Its grocery partners include Fruiterie Milano, Marché BKR, Le Paradis du Fromage, Boucherie La Petite-Patrie, La Baia Dei Formaggi, Épicerie SODA, Épices et Tout in Longueuil and Le Palais de l’Épicerie Fine in Laval.
Users can shop for individual products within the Sauvegarde app, while partners also offer what Saliby describes as “surprise bags” of items from grocery and bakery partners. Grocery partner Fruiterie Milano, for example, is currently offering $30 worth of mixed produce—which might be misshapen and unappealing to store shoppers—for $20.
The organization has also aligned its objectives with those of the City of Montreal, which has committed to reducing food waste by 50% by 2025 and achieving zero waste by 2030.
Saliby says there’s no sense of competition with rival food waste apps, even noting the eventual arrival of a new product called Foody Saviour. “We don’t see them as competitors,” he says. “Our objective is to eliminate food waste, which is a big problem. The more there are, the more we can make a difference.”

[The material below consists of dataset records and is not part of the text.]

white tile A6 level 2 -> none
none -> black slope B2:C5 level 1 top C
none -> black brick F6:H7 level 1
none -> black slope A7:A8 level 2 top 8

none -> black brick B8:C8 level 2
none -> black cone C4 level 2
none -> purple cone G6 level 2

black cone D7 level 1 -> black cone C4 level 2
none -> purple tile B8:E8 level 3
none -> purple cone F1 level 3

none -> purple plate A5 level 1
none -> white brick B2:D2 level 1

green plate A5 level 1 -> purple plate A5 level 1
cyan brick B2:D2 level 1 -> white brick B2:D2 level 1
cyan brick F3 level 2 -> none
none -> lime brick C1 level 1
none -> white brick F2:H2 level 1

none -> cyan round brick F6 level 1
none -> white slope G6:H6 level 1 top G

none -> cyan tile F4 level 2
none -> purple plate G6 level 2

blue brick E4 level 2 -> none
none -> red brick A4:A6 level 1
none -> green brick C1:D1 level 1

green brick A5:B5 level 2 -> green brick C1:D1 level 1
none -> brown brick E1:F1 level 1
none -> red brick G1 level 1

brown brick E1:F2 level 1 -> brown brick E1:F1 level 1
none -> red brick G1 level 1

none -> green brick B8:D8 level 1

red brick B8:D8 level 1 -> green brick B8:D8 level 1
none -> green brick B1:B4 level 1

Saliby continues to add functionality to the app, including a feature that enables users to identify preferred merchants and receive notifications when new products are available for purchase.
Saliby comes to Sauvegarde from finance, having worked with companies including Air Canada and GE Capital. He says he was taught to never waste food while growing up, something that stuck with him into adulthood.
“My whole life I wanted to create something that would catapult the world into a better place,” he says.